══ SUPPLIED DATA ══
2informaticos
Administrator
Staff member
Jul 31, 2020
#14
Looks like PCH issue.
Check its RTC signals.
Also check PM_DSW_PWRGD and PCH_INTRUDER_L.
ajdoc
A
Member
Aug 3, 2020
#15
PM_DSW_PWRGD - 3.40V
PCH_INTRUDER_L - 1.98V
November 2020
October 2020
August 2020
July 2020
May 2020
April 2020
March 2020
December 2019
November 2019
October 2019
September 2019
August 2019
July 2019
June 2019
═══
> **DESCRIPTION OF THE TASK**: Please print the text of every item above, reproducing each line word for word and in its original order.

> **TASK RESPONSE**:
2informaticos
Administrator
Staff member
Jul 31, 2020
#14
Looks like PCH issue.
Check its RTC signals.
Also check PM_DSW_PWRGD and PCH_INTRUDER_L.
ajdoc
A
Member
Aug 3, 2020
#15
PM_DSW_PWRGD - 3.40V
PCH_INTRUDER_L - 1.98V
November 2020
October 2020
August 2020
July 2020
May 2020
April 2020
March 2020
December 2019
November 2019
October 2019
September 2019
August 2019
July 2019
June 2019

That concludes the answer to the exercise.